===== Extrait de page =====

Au cœur de la Caraïbe insulaire, hotspot de biodiversité mondialement reconnu, le territoire d’Haïti compte lui aussi une faune foisonnante, ainsi qu’en témoignent les 270 espèces d’oiseaux que l’on peut y observer, dont quelques 155 espèces affiliées aux milieux humides. Un inventaire récent apporte de précieuses informations sur ces oiseaux.
Les recherches sur les oiseaux d’Haïti se poursuivent. Après une étude sur les oiseaux affiliés aux milieux forestiers urbains (lire l’article), c’est au tour des oiseaux des milieux aquatiques de bénéficier d’un inventaire méticuleux dans ce pays où la pauvreté et le manque d’expertise scientifique au niveau local sont souvent un frein aux études scientifiques et naturalistes.
Pour partir à la découverte de ces oiseaux aquatiques, Lens Jerry Saint-Louis, au cours d’un projet soutenu par Caribaea Initiative, a sélectionné cinq sites à Haïti, incluant l’Etang Saumâtre (ou Lac Azuéi), plus grand lac du pays avec ses 170 km², l’estuaire de la rivière du Massacre, à la frontière entre Haïti et la République Dominicaine, ou encore le fameux Lac Miragoane, théâtre récent de plusieurs avancées scientifiques majeures comme la découverte d’une nouvelle espèce de poisson (lire l’article). Les oiseaux de chacun de ces sites ont été inventoriés et comptés durant l’hiver, hors période de reproduction, en utilisant plusieurs méthodes : comptage stationnaire, en suivant un itinéraire de marche le long de la rive, ou même depuis une pirogue. Les résultats obtenus permettent ainsi d’avoir un aperçu à la fois des espèces résidentes et des espèces venues passer l’hiver.

===== Matériel fourni =====

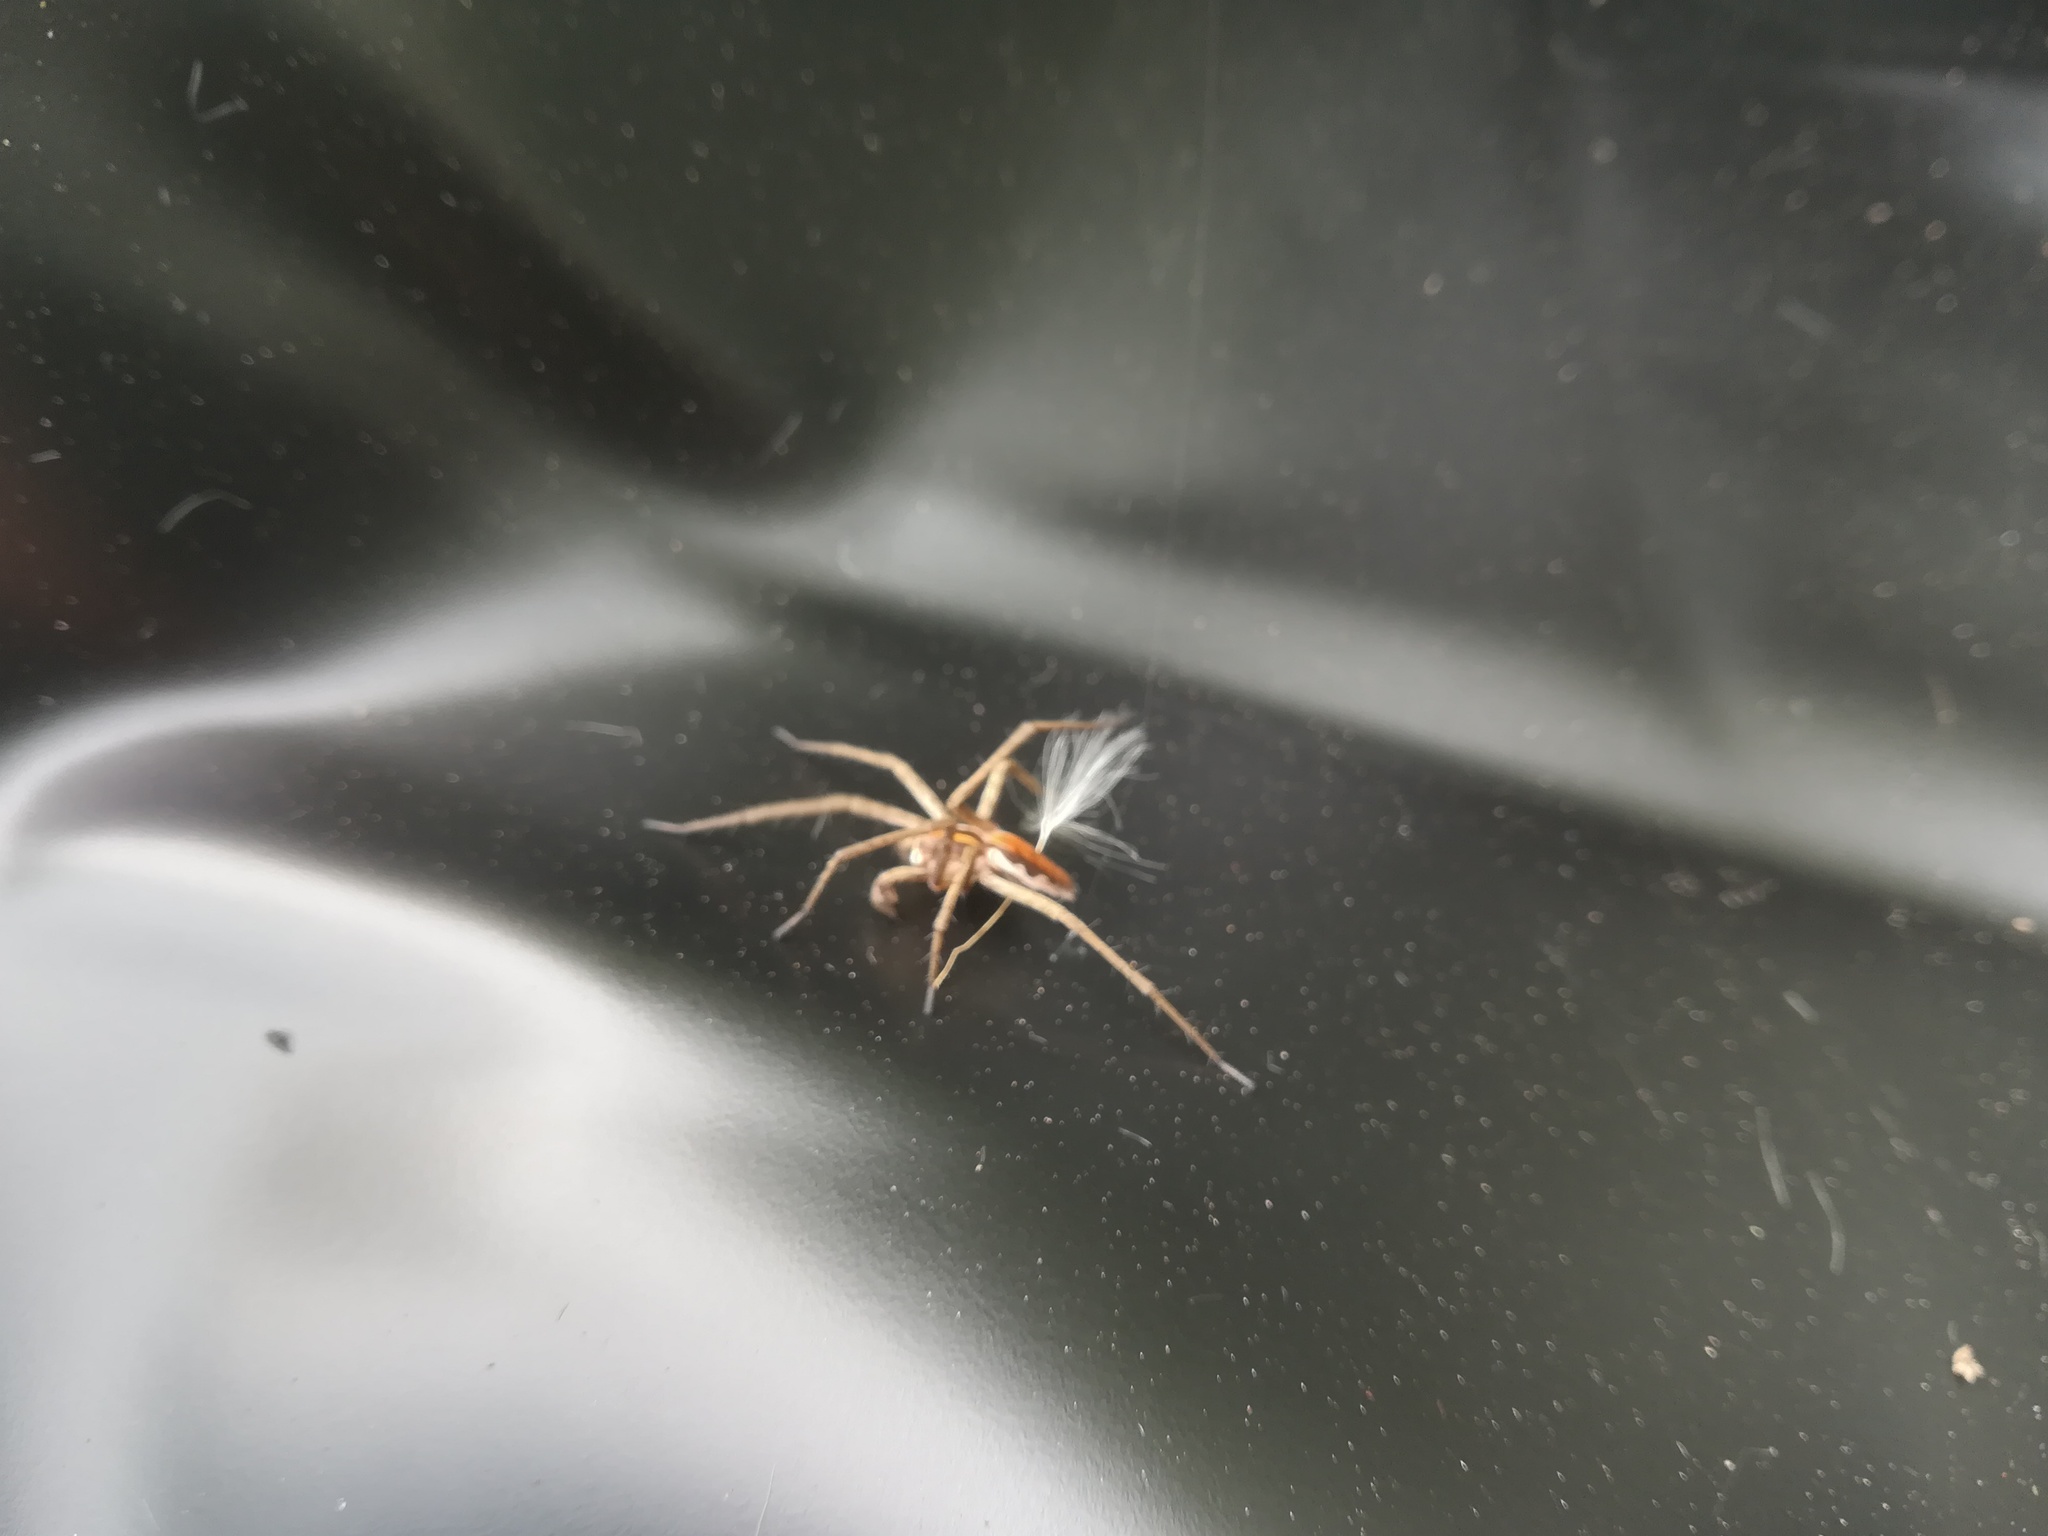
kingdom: Animalia
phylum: Arthropoda
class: Arachnida
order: Araneae
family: Pisauridae
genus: Pisaura
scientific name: Pisaura mirabilis
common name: Tent spider
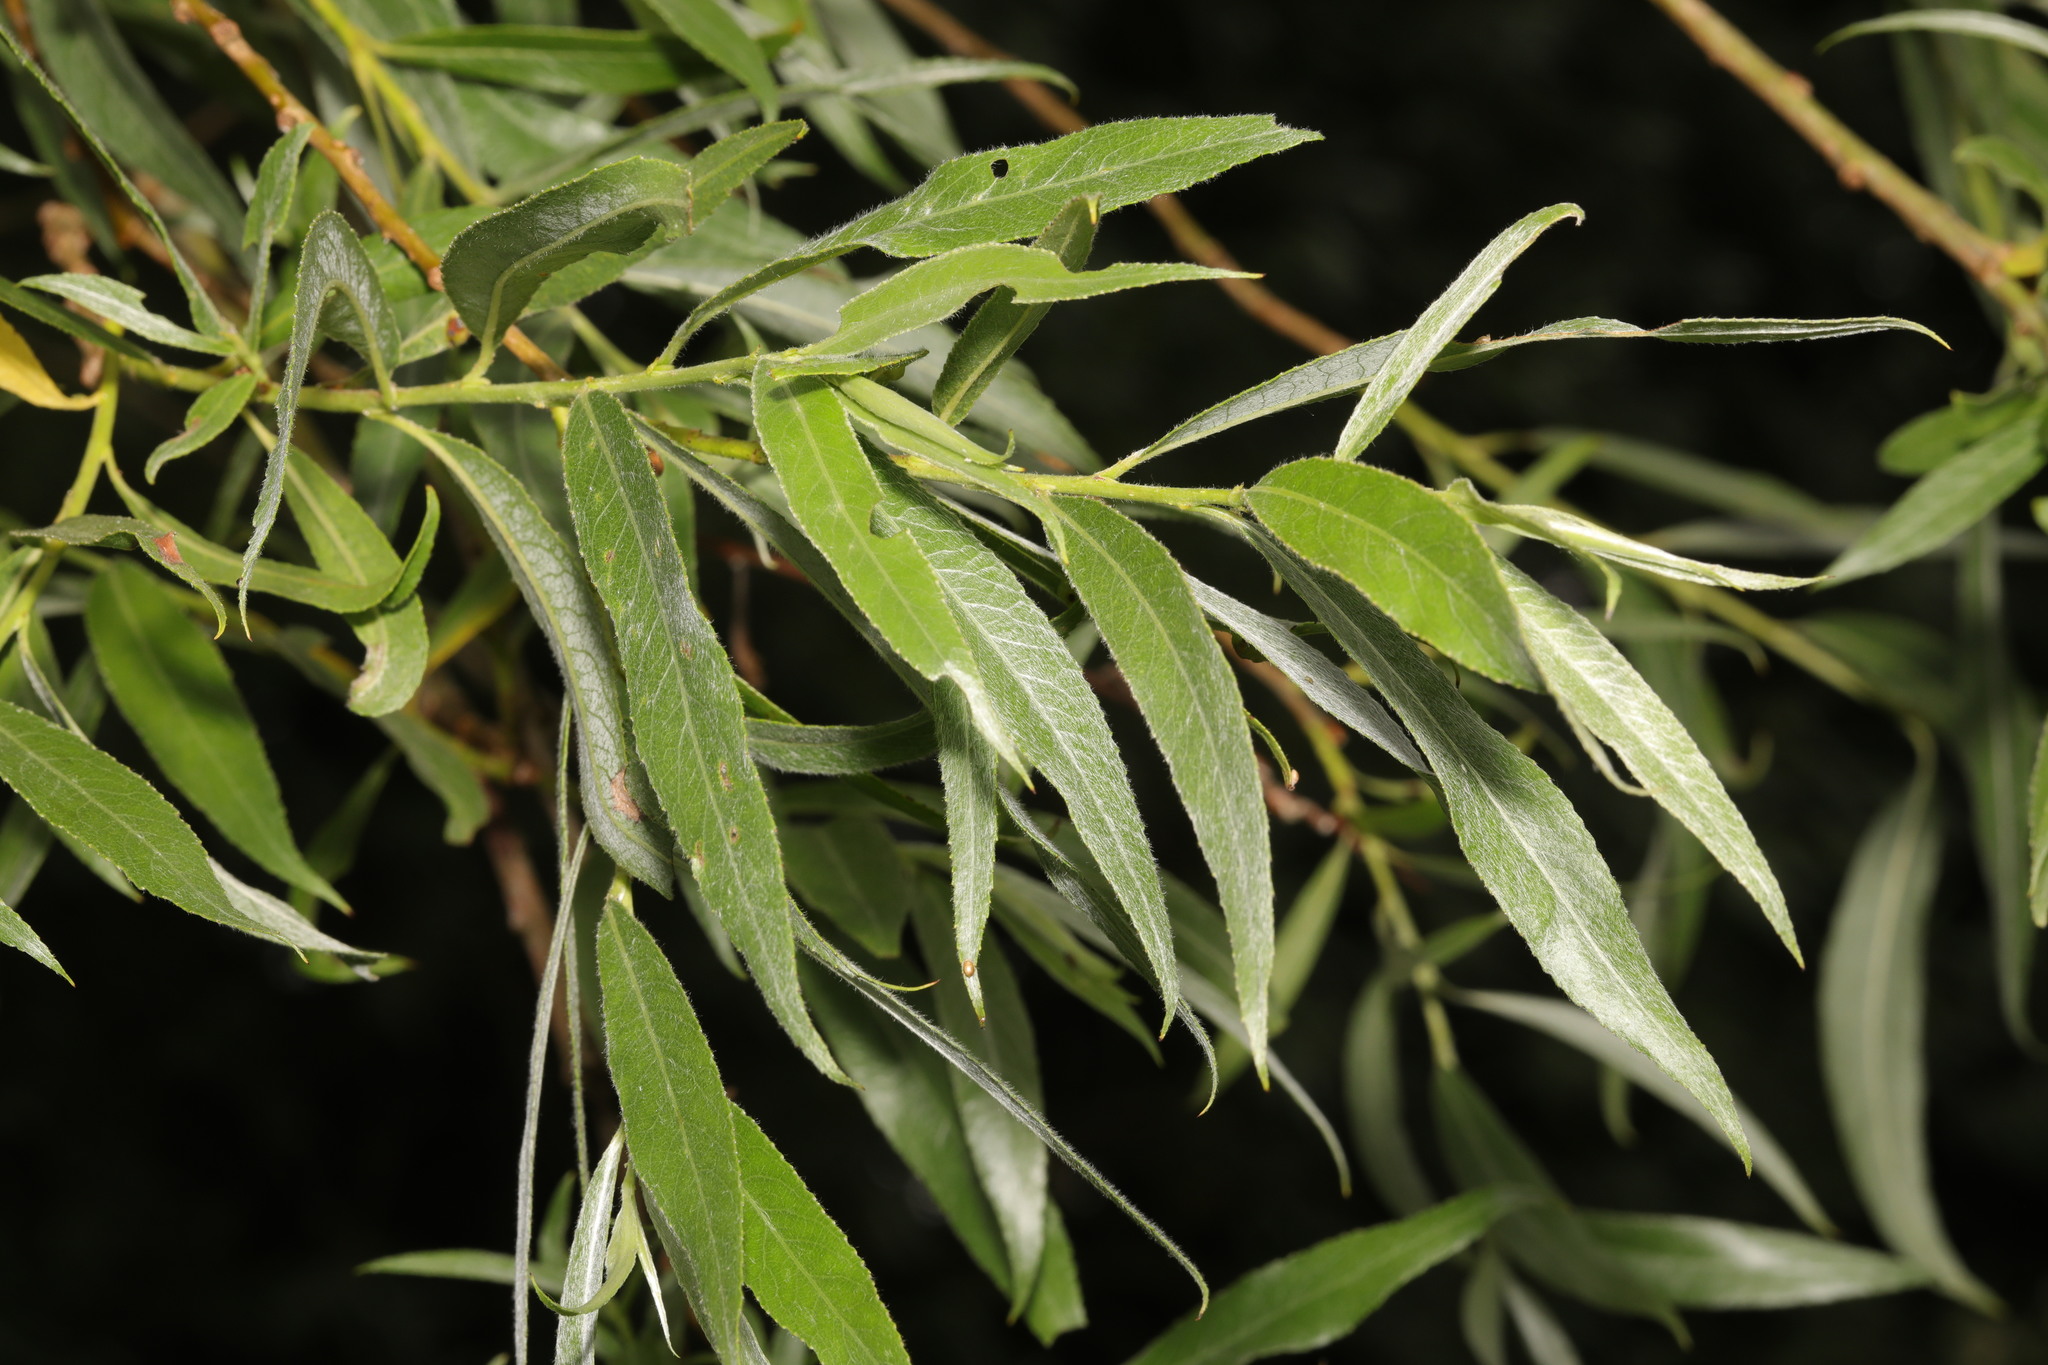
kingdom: Plantae
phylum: Tracheophyta
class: Magnoliopsida
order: Malpighiales
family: Salicaceae
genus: Salix
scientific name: Salix alba
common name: White willow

=====

Tâche 1:
Répondez à ces questions sur l'extrait consacré aux oiseaux d'Haïti :
(a) Combien d'espèces d'oiseaux peut-on observer sur le territoire d'Haïti ?
(b) Quelle est la superficie de l'Etang Saumâtre ?
(c) À quelle période de l'année les oiseaux des cinq sites ont-ils été comptés ?
Tâche 2: Poursuivez le texte sur l'inventaire des oiseaux aquatiques d'Haïti à partir de sa dernière phrase.
Le matériel fourni n'est d'aucune utilité pour ce travail.

Réponse rédigée 1:
(a) 270 espèces.
(b) 170 km².
(c) Durant l'hiver, hors période de reproduction.

Réponse rédigée 2:
Un total impressionnant de 10 265 oiseaux ont été comptés, appartenant à 34 espèces différentes, avec des proportions globalement similaires d’oiseaux résidents et d’oiseaux hivernants et une richesse spécifique (nombre d’espèces) variable d’un site à l’autre. Parmi ces espèces, certaines, comme la sarcelle à ailes bleues (Spatula discors), ont été observées en grand nombre dans un seul site. D’autres ont été vues en nombre variable dans un plus grand nombre de sites, comme la grande aigrette (Ardea alba) ou le pluvier kildir (Charadrius vociferus). Enfin, la grèbe minime (Tachybaptus dominicus) et le Phalarope de Wilson (Phalaropus tricolor) n’ont tous deux été vus qu’une seule fois. Si toutes les espèces observées sont classées comme « préoccupation mineure » par l’IUCN, certaines comme le foulque d’Amérique (Fulica americana) ou le canard des Bahamas (Anas bahamensis) sont cependant considérées comme menacées au niveau local.
L’étude, qui fournit une bonne base en termes d’inventaire des espèces aviaires des milieux humides à Haïti, confirme aussi que ce pays dispose des habitats uniques propices à ces espèces tout au long de l’année, et notamment durant l’hiver. Ces données, qui soulignent une nouvelle fois l’importance de ces zones humides, confirment ainsi le besoin crucial de les protéger. En effet, Haïti fait encore malheureusement partie des pays qui n’ont pas ratifié la convention de Ramsar relative aux zones humides d’importance internationale, particulièrement comme habitats des oiseaux d’eau, et visant notamment leur conservation.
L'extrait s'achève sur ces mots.